Task to carry out:
The pictures are to be left out when the listing below is reproduced word for word.

═══ Data excerpt

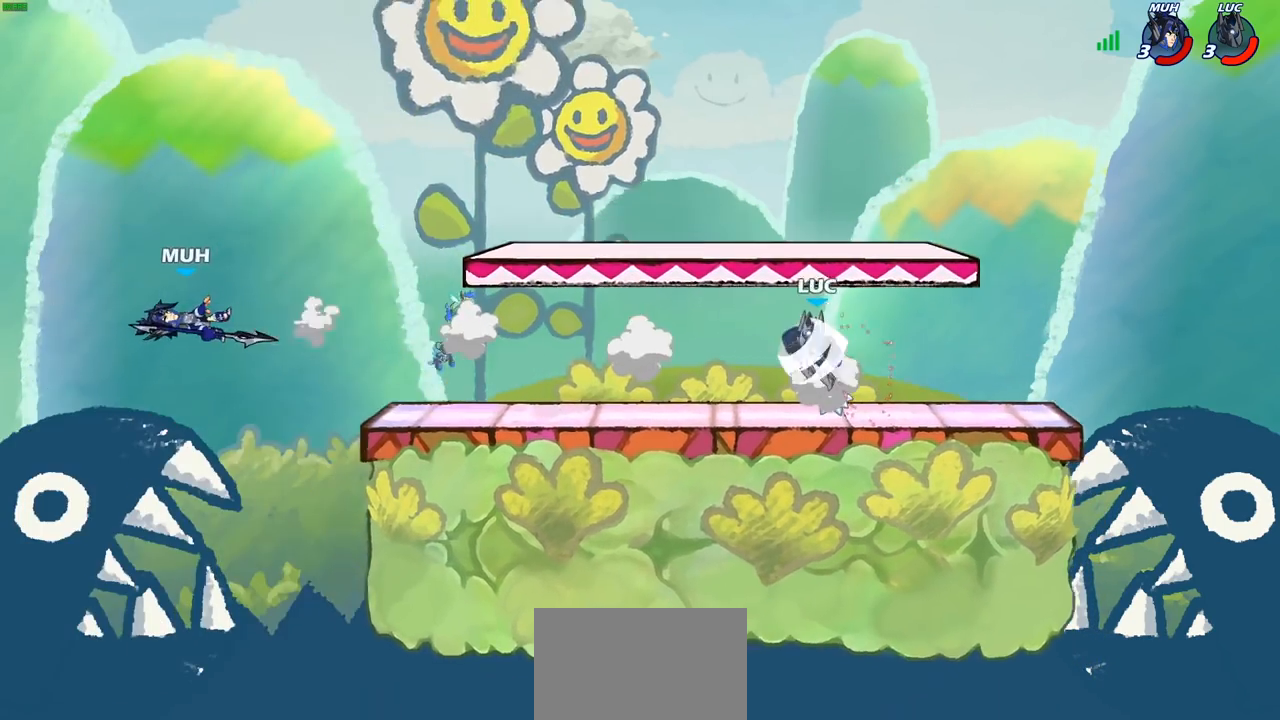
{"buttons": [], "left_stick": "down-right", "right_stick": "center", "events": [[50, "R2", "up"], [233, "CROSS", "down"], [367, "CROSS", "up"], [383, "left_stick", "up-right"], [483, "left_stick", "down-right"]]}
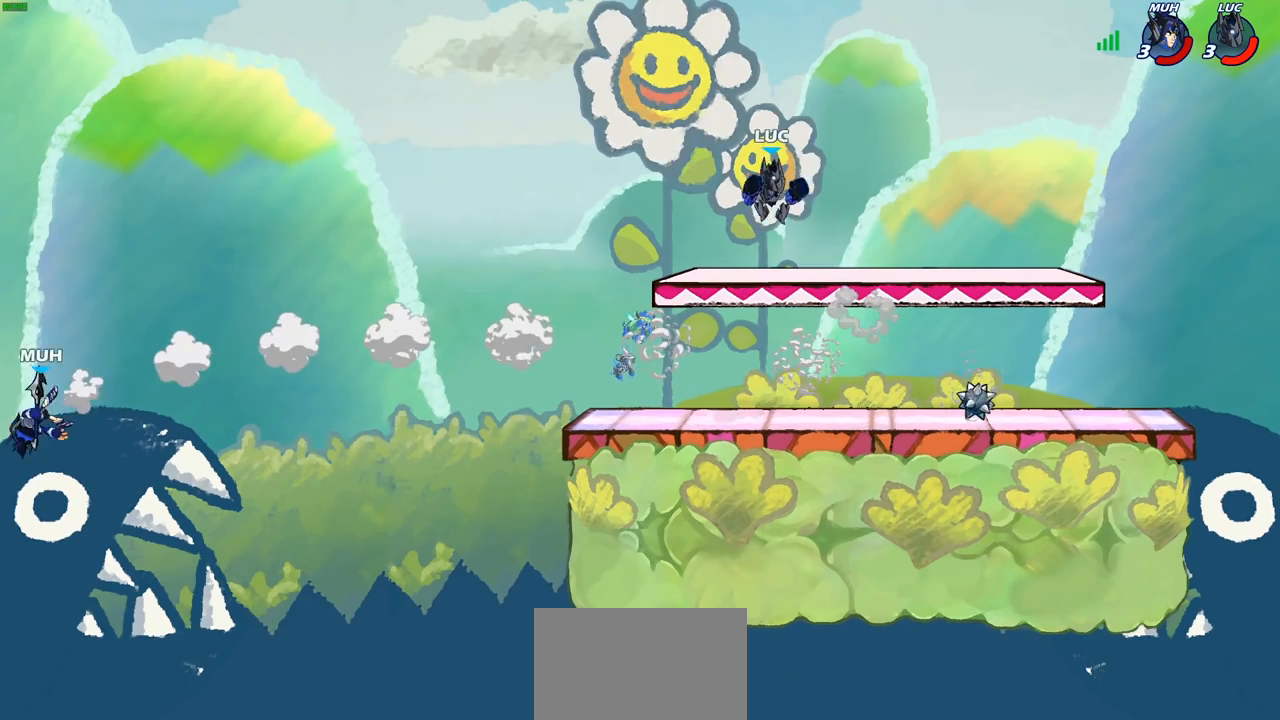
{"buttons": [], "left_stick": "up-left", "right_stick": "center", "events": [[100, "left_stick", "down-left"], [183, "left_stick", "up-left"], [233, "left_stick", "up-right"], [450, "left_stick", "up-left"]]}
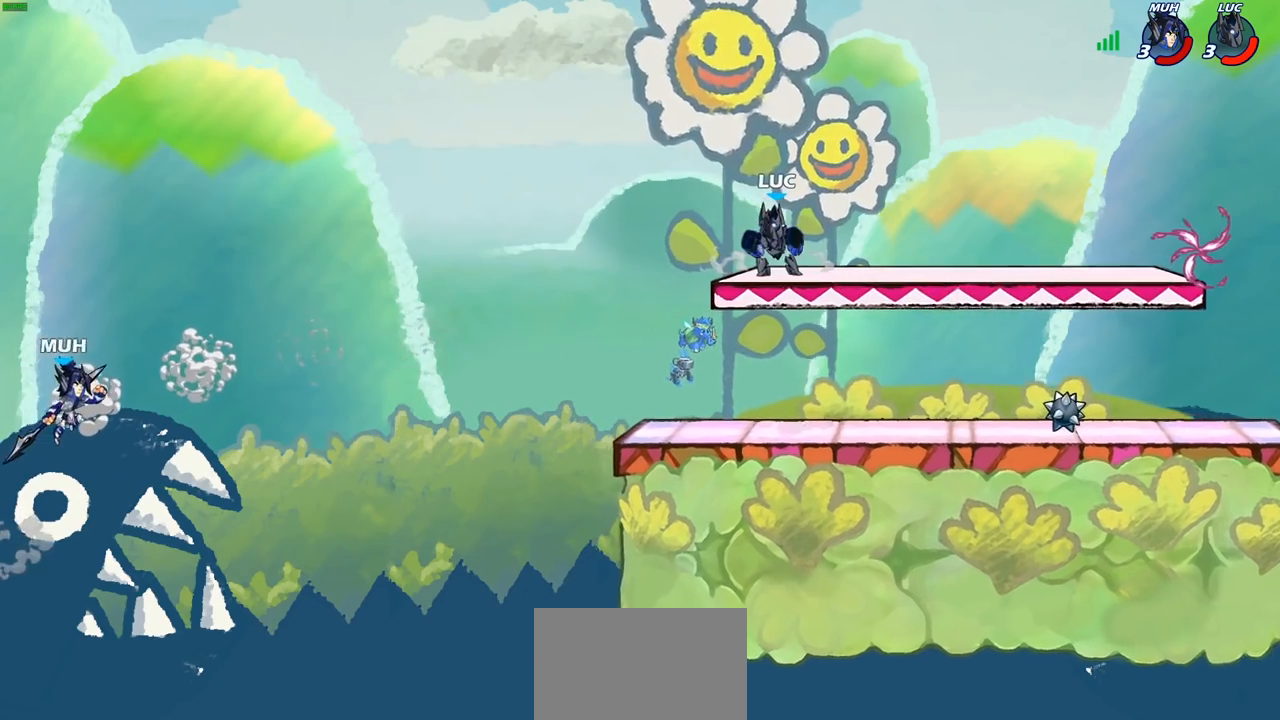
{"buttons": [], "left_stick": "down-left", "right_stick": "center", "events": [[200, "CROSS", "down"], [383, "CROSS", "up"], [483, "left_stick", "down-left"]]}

══════

Result below:
{"buttons": [], "left_stick": "down-right", "right_stick": "center", "events": [[50, "R2", "up"], [233, "CROSS", "down"], [367, "CROSS", "up"], [383, "left_stick", "up-right"], [483, "left_stick", "down-right"]]}
{"buttons": [], "left_stick": "up-left", "right_stick": "center", "events": [[100, "left_stick", "down-left"], [183, "left_stick", "up-left"], [233, "left_stick", "up-right"], [450, "left_stick", "up-left"]]}
{"buttons": [], "left_stick": "down-left", "right_stick": "center", "events": [[200, "CROSS", "down"], [383, "CROSS", "up"], [483, "left_stick", "down-left"]]}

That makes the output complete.